Als Maja Studer, Paul Hintermeister, Kurt Fritschi und Gion Matossi ihre Schulfreundin frühmorgens im Schlafraum der Waldhütte leblos vorfanden, erstickt an ihrem Erbrochenen, gerieten sie in Panik. Statt den Rettungsdienst oder die Polizei zu rufen, luden sie die Leiche in ein Auto und fuhren zum Friedhof, wo ihnen Kurt Fritschis Fussballfreund Aschi half, das Mädchen zu beerdigen. Sie glaubten, ihre Zukunftschancen würden zerstört, wenn jemand von dem gemeinsamen Drogentrip erfuhr, der für eine von ihnen so schrecklich schiefgegangen war. Wie zerstörerisch ihr Verhalten wirklich war, erlebten sie seither jeden Tag am eigenen Leib.
Gion Matossi, damals der Anführer ihrer Clique, hatte alles fein säuberlich aufgeschrieben. Er glaubte, dass ihm ein langsamer Abstieg in die Demenz bevorstand und entschied sich, reinen Tisch zu machen. Ernesto 'Aschi' De Cicco war einverstanden, Kurt Fritschi auch; Paul Hintermeister wusste nicht so recht, was er davon halten sollte; nur Maja Studer war strikte dagegen.
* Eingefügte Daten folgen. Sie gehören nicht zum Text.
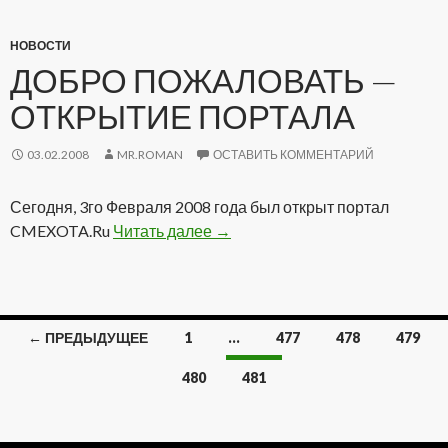
НОВОСТИ
ДОБРО ПОЖАЛОВАТЬ —
ОТКРЫТИЕ ПОРТАЛА
03.02.2008
MR.ROMAN
ОСТАВИТЬ КОММЕНТАРИЙ
Сегодня, 3го Февраля 2008 года был открыт портал
CMEXOTA.Ru
Читать далее
Добро пожаловать — Открытие
→
← ПРЕДЫДУЩЕЕ
1
…
477
478
479
Навигация
480
481
по
записям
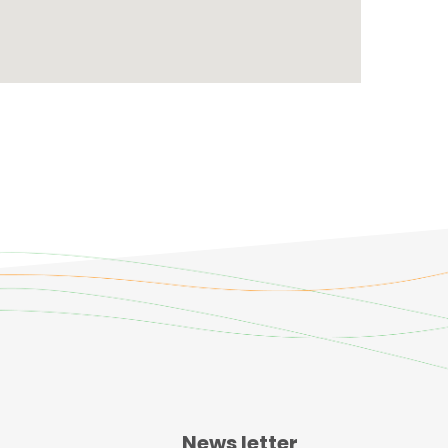
News letter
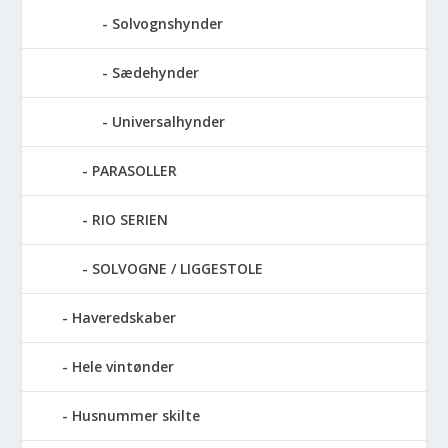
Solvognshynder
Sædehynder
Universalhynder
PARASOLLER
RIO SERIEN
SOLVOGNE / LIGGESTOLE
Haveredskaber
Hele vintønder
Husnummer skilte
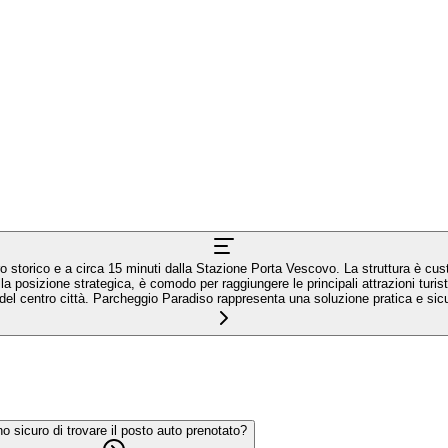
tro storico e a circa 15 minuti dalla Stazione Porta Vescovo. La struttura è 
lla posizione strategica, è comodo per raggiungere le principali attrazioni turis
se del centro città. Parcheggio Paradiso rappresenta una soluzione pratica e si
o sicuro di trovare il posto auto prenotato?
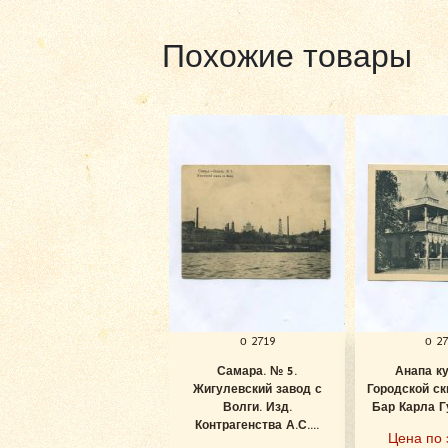
Похожие товары
о 2719
о 2
Самара. № 5.
Анапа к
Жигулевский завод с
Городской ск
Волги. Изд.
Бар Карла Гу
Контрагенства А.С....
Цена по 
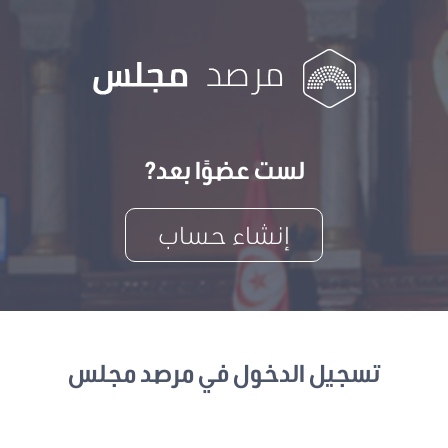
لست عضوًا بعد?
إنشاء حساب
تسجيل الدخول في مرصد مجلس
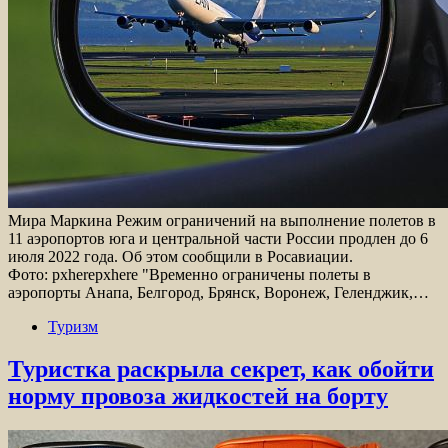
Мира Маркина Режим ограничений на выполнение полетов в
11 аэропортов юга и центральной части России продлен до 6
июля 2022 года. Об этом сообщили в Росавиации.
Фото: pxherepxhere "Временно ограничены полеты в
аэропорты Анапа, Белгород, Брянск, Воронеж, Геленджик,…
Туризм
Туристка раскрыла секрет, как обойти
норму провоза жидкостей на борту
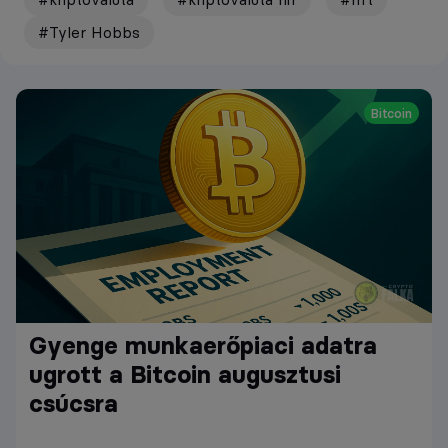
#Tyler Hobbs
Bitcoin
Gyenge munkaerőpiaci adatra
ugrott a Bitcoin augusztusi
csúcsra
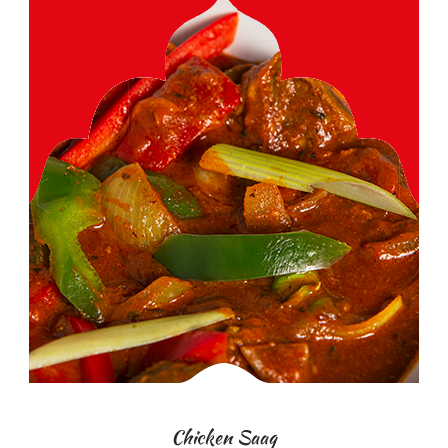
Chicken Saag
Sie fuhr von St. Moritz nach Aarau, um ihren Exmann von seinem Vorhaben abzubringen, aber er blieb stur. Sie müsse ihn schon erschiessen, um ihn davon abzuhalten; er gab ihr sogar seine Pistole und forderte sie auf, abzudrücken. Sie stritten sich lange und lautstark in seiner Wohnung, aber die Diskussion war fruchtlos, und Maja Studer fuhr unverrichteter Dinge wieder zurück ins Engadin.
Gion Matossi beendete seine Aufzeichnungen, steckte die Parabellum mit den Abdrücken seiner Exfrau in die Aktentasche und ging zu Fuss hinüber ins Finanzdepartement. Dort trat er ab, mit einem lauten Knall.